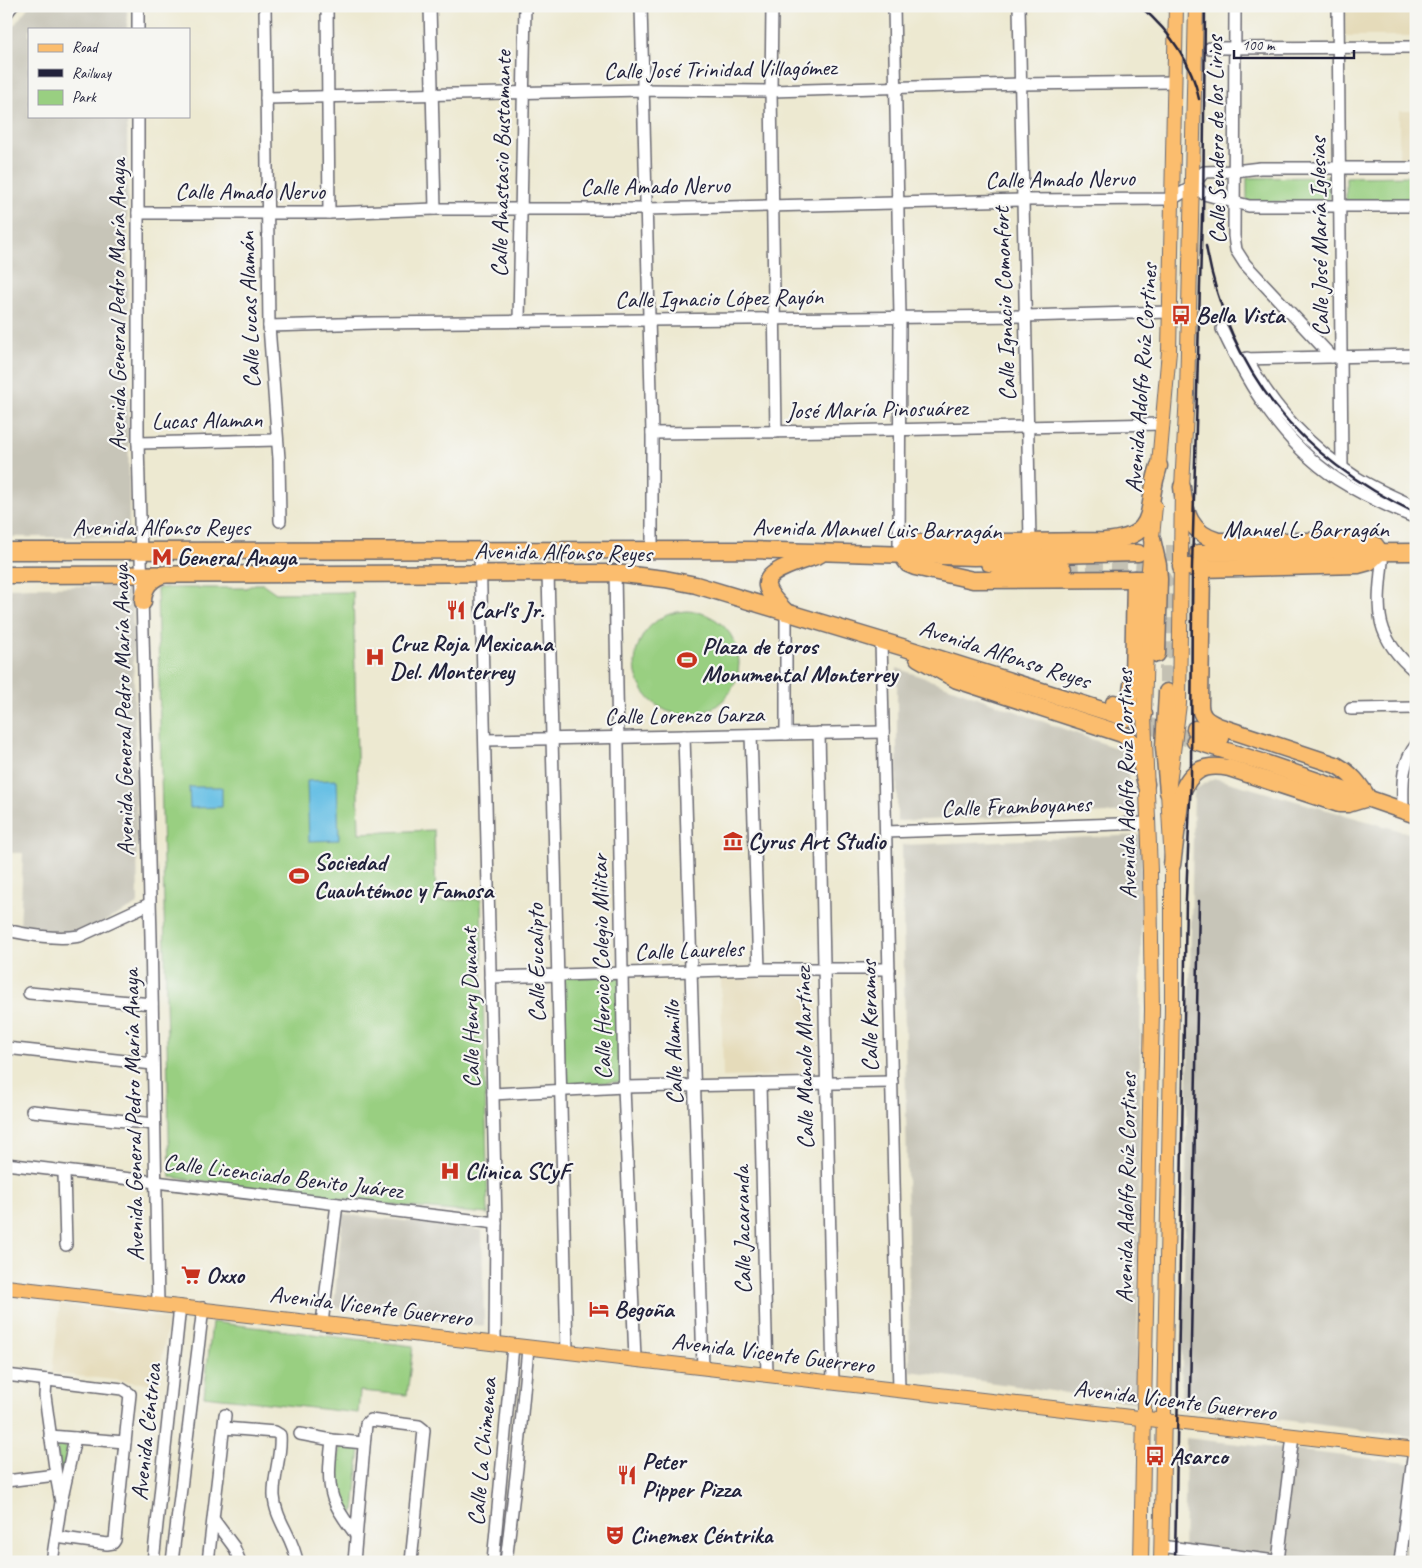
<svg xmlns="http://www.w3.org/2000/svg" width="1422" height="1568" viewBox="0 0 1422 1568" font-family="Caveat,sans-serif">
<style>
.built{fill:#e5dbba}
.industrial{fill:#c7c5b8}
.green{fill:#99cf81;stroke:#5e785e}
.water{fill:#68c0e5;stroke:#457190}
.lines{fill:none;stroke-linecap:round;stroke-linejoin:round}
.highway-tunnel{stroke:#c4c1b3;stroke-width:16;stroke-dasharray:16 8;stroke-linecap:butt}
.minor-casing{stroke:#696870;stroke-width:14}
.major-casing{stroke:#696870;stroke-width:16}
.highway-casing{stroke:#696870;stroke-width:19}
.minor{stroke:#fff;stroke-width:11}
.major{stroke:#fbbd6e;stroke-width:14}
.highway{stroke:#fbbd6e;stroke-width:16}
.rail{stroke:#22223b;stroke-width:2.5}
.labels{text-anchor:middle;stroke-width:4.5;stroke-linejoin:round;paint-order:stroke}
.street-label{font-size:24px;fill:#22223b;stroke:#f6f6f2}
.poi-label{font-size:24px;font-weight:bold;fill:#22223b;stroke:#f6f6f2;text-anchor:start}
</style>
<rect width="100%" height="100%" fill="#f6f6f2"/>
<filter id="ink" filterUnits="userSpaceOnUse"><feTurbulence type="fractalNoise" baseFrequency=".02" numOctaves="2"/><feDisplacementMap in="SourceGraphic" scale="10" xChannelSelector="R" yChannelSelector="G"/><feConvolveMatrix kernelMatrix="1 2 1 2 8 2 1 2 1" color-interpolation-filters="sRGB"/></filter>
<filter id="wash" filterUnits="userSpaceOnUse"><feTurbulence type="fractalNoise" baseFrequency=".0096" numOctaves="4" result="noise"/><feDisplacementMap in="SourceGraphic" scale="20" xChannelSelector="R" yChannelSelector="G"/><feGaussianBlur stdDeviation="1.12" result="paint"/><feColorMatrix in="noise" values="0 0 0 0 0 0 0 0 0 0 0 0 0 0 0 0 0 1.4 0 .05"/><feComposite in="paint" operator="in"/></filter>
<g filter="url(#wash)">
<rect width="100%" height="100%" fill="#ede9d1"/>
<!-- built -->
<g class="built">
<rect x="1345" y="6" width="71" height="30"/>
<path d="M1399,111H1416V160L1399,161Z"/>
<path d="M816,976L819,1075L723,1077L721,978Z"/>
<path d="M60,1304L168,1319L158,1385L52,1373Z"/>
</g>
<!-- industrial -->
<g class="industrial">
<path d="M29,6H127V29H29V116H127L129,537H6V36Z"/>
<path d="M132,585L138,904L78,935L20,931L23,853H6V588Z"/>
<path d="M897,668L1124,751L1136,812L897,821Z"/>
<path d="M1214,778L1416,835V1437L1181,1407L1194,790Z"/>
<path d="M1142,835L1137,1403L910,1371L902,845Z"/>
<path d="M343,1214L482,1230L484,1326L334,1307Z"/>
<path d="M1186,1438L1416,1464V1562H1184Z"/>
</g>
<!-- green -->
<g class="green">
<path d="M1416,176V200L1346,201V177Z"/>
<path d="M1329,177V201L1247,202V178Z"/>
<path d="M255,584H263L276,593L353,592L359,833L434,830L436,901L481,899L488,1214L409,1207L170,1177L157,589L161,588H246Z"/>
<circle cx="687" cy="663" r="52"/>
<path d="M560,977H620L621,1082L563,1084Z"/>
<path d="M212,1322L413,1346L407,1395L360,1391L358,1413L204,1396Z"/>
<path d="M58,1443H62L67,1449L64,1464L61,1471L56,1444Z"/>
<path d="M340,1444L360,1447L354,1512H348L335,1485Z"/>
</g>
<!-- water -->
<g class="water">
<path d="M337,780L339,840L309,841L307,781Z"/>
<path d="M189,787H222V807L190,808Z"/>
</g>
</g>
<g filter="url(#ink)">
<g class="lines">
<!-- highway-tunnel -->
<g class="highway-tunnel">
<path d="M1142,553H1195"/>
<path d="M1063,569C1082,568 1145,565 1158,573C1163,576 1165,581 1167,586V692"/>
<path d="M1127,718L1195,741"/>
</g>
<defs>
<g id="minor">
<path d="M138,6V29"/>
<path d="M265,6L269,326L279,459L280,521"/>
<path d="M327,6L329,213"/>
<path d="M430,6L435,209"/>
<path d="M641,6L652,433V550"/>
<path d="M772,6L771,91L776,432"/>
<path d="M894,6L900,317L899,554"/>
<path d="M1019,6L1030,541"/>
<path d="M1235,6L1234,236L1236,250L1245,264L1332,357"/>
<path d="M1338,6L1342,468"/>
<path d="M6,14L12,6"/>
<path d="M1210,48L1416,47"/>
<path d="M266,98L643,90L771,91L1021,84L1175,82"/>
<path d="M138,116V443L151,937L158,1304"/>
<path d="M1195,185L1204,194L1249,206H1416"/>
<path d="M138,213H329L435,209H646L1022,200L1172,199L1192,187L1204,172L1235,171L1260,168H1416"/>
<path d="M519,321L525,6"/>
<path d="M269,326L373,323L1025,316L1169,312"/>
<path d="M1222,329C1249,387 1283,443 1337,479C1362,495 1389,507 1416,518"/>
<path d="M1247,358C1271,407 1312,449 1357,478C1375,489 1396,498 1416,507"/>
<path d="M1240,359L1416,355"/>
<path d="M652,433L838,431L1162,424"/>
<path d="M138,443L277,440"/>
<path d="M480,550L496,1223L495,1344"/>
<path d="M1383,552C1378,606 1370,634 1416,672"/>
<path d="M548,573L567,1351"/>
<path d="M615,573L624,1087L635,1359"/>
<path d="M786,612V734"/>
<path d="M881,641L899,1390"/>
<path d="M1351,709L1416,708"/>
<path d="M819,733L833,1382"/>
<path d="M751,735L759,969"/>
<path d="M684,736L703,1368"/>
<path d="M485,740L883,732"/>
<path d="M1403,811C1403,787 1400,765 1416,745"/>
<path d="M886,832L1148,823"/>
<path d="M6,930C29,935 56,940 80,936L149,904"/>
<path d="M490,977L759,969H889"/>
<path d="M29,993L152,1004"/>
<path d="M6,1048L153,1064"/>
<path d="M760,1084L767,1375"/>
<path d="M493,1094L624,1087L892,1082"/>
<path d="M32,1111L154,1124"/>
<path d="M6,1164L496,1223"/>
<path d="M64,1173L66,1245"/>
<path d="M322,1323L337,1204"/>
<path d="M6,1375L122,1389L130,1394L115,1540L113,1543L107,1544L56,1537"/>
<path d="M46,1380L45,1396L56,1475L61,1502L52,1562"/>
<path d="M224,1428L275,1432L280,1435C282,1455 273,1476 274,1496C275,1520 294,1538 297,1562"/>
<path d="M300,1434L332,1440L364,1443"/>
<path d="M50,1436L125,1442"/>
<path d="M332,1440C330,1459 327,1480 333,1498C338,1512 348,1524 356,1535"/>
<path d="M6,1481L56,1475"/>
<path d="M62,1498L75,1438"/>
<path d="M214,1520L234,1547L240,1562"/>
<path d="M1161,1546L1283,1562"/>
<path d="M1278,1561L1293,1436"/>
<path d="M153,1562L180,1306"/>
<path d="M172,1562L203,1308"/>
<path d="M208,1562L225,1415"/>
<path d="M354,1562L366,1424L370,1420L419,1426L424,1430L411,1562"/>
<path d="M493,1562L513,1346"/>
<path d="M506,1562L517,1468L528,1348"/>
<path d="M1400,1562L1414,1450"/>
</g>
<g id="major">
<path d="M1158,475L1169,351L1176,6"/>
<path d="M6,1287L1416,1450"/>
<path d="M1141,1562L1152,1009L1150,871L1144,714L1148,579L1155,506"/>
<path d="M1161,1562L1172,1008V865L1168,792L1179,704L1182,487L1187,394L1196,6"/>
</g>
<g id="highway">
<path d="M1152,539L1158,565L1159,579L1157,654"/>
<path d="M6,551L751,550L974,557L1138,553"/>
<path d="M1198,553L1416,552"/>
<path d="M989,563L1007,567L1063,569"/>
<path d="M1181,566L1202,569L1358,565L1369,562L1380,552L1375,545L1366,541H1218C1190,533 1185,513 1182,487"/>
<path d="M1202,569L1200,704C1200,716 1206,721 1218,726L1336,765C1351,773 1359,784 1368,798"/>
<path d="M6,575L615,573L665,579L696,585L902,647L1127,718"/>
<path d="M1148,579L973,580L915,567L908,564L901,554L909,543L1104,541C1162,537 1144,508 1159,466"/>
<path d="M143,602C143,587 152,577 167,574"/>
<path d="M786,612C780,605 769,596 767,586C764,570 806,560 819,555"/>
<path d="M918,658L957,680L1122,734C1140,743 1141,767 1146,784"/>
<path d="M1167,692L1164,747L1168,792"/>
<path d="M1114,703L1144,714"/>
<path d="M1128,708L1133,679L1135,579"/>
<path d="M1195,729L1221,738"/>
<path d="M1195,741L1262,762L1416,815"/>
<path d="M1172,865L1181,796C1189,771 1203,763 1229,768L1339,804H1348L1368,798"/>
</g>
</defs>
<!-- minor casing -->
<use href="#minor" class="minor-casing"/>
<!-- major casing -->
<use href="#major" class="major-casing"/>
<!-- highway casing -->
<use href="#highway" class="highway-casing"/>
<!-- minor -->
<use href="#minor" class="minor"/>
<!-- major -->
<use href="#major" class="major"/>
<!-- highway -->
<use href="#highway" class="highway"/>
<!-- rail -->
<g class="rail">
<path d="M1140,6C1168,30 1192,62 1199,99"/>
<path d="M1203,221L1205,6"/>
<path d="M1206,246C1229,373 1299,458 1416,513"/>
<path d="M1190,1399L1199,901"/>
<path d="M1175,1562L1186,899L1191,776L1192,568L1202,214"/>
</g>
</g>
</g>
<!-- icons -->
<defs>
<symbol id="bus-bare" viewBox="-9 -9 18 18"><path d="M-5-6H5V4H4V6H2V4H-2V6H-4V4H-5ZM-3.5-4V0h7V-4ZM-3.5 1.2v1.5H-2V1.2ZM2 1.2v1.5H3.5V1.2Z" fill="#c8321e" stroke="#f6f6f2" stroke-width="2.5" paint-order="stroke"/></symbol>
<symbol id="metro-bare" viewBox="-9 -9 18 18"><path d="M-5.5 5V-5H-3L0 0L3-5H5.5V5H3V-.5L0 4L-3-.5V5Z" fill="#c8321e" stroke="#f6f6f2" stroke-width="2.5" paint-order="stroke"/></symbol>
<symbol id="restaurant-bare" viewBox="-9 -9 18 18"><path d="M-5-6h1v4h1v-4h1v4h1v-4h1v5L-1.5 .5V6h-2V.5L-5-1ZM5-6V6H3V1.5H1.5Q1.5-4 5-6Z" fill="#c8321e" stroke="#f6f6f2" stroke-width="2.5" paint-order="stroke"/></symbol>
<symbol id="hospital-bare" viewBox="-9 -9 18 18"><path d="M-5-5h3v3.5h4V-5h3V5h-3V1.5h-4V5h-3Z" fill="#c8321e" stroke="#f6f6f2" stroke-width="2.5" paint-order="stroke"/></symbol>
<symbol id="stadium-bare" viewBox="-9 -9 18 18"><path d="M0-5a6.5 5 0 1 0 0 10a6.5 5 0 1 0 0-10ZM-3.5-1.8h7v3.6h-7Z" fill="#c8321e" stroke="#f6f6f2" stroke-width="2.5" paint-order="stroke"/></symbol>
<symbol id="museum-bare" viewBox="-9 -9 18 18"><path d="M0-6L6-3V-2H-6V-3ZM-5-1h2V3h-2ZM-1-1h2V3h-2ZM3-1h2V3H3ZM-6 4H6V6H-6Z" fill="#c8321e" stroke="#f6f6f2" stroke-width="2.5" paint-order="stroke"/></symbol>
<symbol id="supermarket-bare" viewBox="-9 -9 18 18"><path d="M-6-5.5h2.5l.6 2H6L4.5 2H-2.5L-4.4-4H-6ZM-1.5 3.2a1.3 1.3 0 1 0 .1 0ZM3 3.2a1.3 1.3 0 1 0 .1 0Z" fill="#c8321e" stroke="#f6f6f2" stroke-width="2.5" paint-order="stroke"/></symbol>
<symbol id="hotel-bare" viewBox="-9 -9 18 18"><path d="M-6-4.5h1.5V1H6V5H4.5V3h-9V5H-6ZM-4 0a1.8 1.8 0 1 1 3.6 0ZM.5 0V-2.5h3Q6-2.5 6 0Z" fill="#c8321e" stroke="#f6f6f2" stroke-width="2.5" paint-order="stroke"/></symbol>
<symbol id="theatre-bare" viewBox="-9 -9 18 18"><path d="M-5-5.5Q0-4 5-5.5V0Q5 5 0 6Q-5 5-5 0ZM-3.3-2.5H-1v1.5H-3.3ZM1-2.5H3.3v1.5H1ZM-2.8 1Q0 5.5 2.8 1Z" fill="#c8321e" stroke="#f6f6f2" stroke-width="2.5" paint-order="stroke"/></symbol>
</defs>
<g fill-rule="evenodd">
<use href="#bus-bare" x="1167" y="301" width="28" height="28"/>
<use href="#metro-bare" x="148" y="543" width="28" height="28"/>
<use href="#restaurant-bare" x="442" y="596" width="28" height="28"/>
<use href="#hospital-bare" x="361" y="643" width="28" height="28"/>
<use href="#stadium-bare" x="673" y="646" width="28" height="28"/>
<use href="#museum-bare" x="719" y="827" width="28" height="28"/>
<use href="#stadium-bare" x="285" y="862" width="28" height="28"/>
<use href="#hospital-bare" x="436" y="1157" width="28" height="28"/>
<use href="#supermarket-bare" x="177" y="1261" width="28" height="28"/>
<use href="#hotel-bare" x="585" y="1295" width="28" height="28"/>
<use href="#bus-bare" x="1141" y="1442" width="28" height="28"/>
<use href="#restaurant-bare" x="613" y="1461" width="28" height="28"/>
<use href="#theatre-bare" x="601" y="1521" width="28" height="28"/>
</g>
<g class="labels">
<!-- street labels -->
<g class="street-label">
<text transform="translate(720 69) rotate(-1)" y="8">Calle José Trinidad Villagómez</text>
<text transform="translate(1216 140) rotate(-91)" y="8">Calle Sendero de los Lirios</text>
<text transform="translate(501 164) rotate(-89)" y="8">Calle Anastasio Bustamante</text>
<text transform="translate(1060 179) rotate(-1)" y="8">Calle Amado Nervo</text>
<text transform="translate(655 186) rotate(-1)" y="8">Calle Amado Nervo</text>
<text x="250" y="199">Calle Amado Nervo</text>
<text transform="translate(1319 237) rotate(-91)" y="8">Calle José María Iglesias</text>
<text transform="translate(719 298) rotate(-1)" y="8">Calle Ignacio López Rayón</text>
<text transform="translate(1004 304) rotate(-92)" y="8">Calle Ignacio Comonfort</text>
<text transform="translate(117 305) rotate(-90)" y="8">Avenida General Pedro María Anaya</text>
<text transform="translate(249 310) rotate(-92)" y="8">Calle Lucas Alamán</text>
<text transform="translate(1141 378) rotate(-86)" y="8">Avenida Adolfo Ruíz Cortines</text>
<text transform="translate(877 409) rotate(-1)" y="8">José María Pinosuárez</text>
<text transform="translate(207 420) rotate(-1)" y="8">Lucas Alaman</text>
<text x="161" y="535">Avenida Alfonso Reyes</text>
<text transform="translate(877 529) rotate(1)" y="8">Avenida Manuel Luis Barragán</text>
<text x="1306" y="537">Manuel L. Barragán</text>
<text transform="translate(563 552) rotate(1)" y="8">Avenida Alfonso Reyes</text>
<text transform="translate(1005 654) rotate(18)" y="8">Avenida Alfonso Reyes</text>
<text transform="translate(123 710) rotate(-91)" y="8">Avenida General Pedro María Anaya</text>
<text transform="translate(684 715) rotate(-1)" y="8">Calle Lorenzo Garza</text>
<text transform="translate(1126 784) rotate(-91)" y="8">Avenida Adolfo Ruíz Cortines</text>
<text transform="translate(1016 806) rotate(-2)" y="8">Calle Framboyanes</text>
<text transform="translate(689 950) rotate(-2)" y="8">Calle Laureles</text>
<text transform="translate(536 963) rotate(-91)" y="8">Calle Eucalipto</text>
<text transform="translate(601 967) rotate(-91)" y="8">Calle Heroico Colegio Militar</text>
<text transform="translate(470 1008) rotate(-91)" y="8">Calle Henry Dunant</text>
<text transform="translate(869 1016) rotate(-91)" y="8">Calle Keramos</text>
<text transform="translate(673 1053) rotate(-92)" y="8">Calle Alamillo</text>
<text transform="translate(804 1058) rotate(-91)" y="8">Calle Manolo Martínez</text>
<text transform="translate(133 1115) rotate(-91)" y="8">Avenida General Pedro María Anaya</text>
<text transform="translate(283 1176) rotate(7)" y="8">Calle Licenciado Benito Juárez</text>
<text transform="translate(1126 1188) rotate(-89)" y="8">Avenida Adolfo Ruíz Cortines</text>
<text transform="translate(742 1230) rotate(-91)" y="8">Calle Jacaranda</text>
<text transform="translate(371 1306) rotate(7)" y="8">Avenida Vicente Guerrero</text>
<text transform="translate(773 1353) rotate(7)" y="8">Avenida Vicente Guerrero</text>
<text transform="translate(1175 1400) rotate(7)" y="8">Avenida Vicente Guerrero</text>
<text transform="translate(146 1432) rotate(-84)" y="8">Avenida Céntrica</text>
<text transform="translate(482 1452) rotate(-85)" y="8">Calle La Chimenea</text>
</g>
<!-- poi labels -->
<g class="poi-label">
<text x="1196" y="323">Bella Vista</text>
<text x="177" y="565">General Anaya</text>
<text x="471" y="618">Carl's Jr.</text>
<text x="390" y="651">Cruz Roja Mexicana<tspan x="390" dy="28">Del. Monterrey</tspan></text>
<text x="702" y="654">Plaza de toros<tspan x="702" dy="28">Monumental Monterrey</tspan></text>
<text x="748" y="849">Cyrus Art Studio</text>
<text x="314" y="870">Sociedad<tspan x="314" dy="28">Cuauhtémoc y Famosa</tspan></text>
<text x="465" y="1179">Clinica SCyF</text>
<text x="206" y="1283">Oxxo</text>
<text x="614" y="1317">Begoña</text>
<text x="1170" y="1464">Asarco</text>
<text x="642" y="1469">Peter<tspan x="642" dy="28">Pipper Pizza</tspan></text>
<text x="630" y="1543">Cinemex Céntrika</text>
</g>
</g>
<!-- margin -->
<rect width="1422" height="1568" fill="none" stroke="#f6f6f2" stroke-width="25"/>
<!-- legend -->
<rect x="28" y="28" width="162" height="90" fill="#f6f6f2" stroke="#a1a1a9"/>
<rect x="38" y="44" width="25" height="8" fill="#fbbd6e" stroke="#a1a1a9"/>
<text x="72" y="52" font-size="15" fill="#22223b">Road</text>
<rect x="38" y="69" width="25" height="8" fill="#22223b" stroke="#a1a1a9"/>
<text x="72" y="78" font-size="15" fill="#22223b">Railway</text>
<rect x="38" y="90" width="25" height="15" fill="#99cf81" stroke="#a1a1a9"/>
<text x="72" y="102" font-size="15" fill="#22223b">Park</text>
<!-- scale -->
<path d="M1234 50v8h120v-8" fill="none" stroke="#22223b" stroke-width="2.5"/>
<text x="1242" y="50" font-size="15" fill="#22223b" stroke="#f6f6f2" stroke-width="4" paint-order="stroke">100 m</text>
</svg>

■ ■ ■ ■

**WHAT TO WORK ON:** Read the records above. Show each line that has the string "linecap".

**RESULT FOR THIS EXERCISE:**
.lines{fill:none;stroke-linecap:round;stroke-linejoin:round}
.highway-tunnel{stroke:#c4c1b3;stroke-width:16;stroke-dasharray:16 8;stroke-linecap:butt}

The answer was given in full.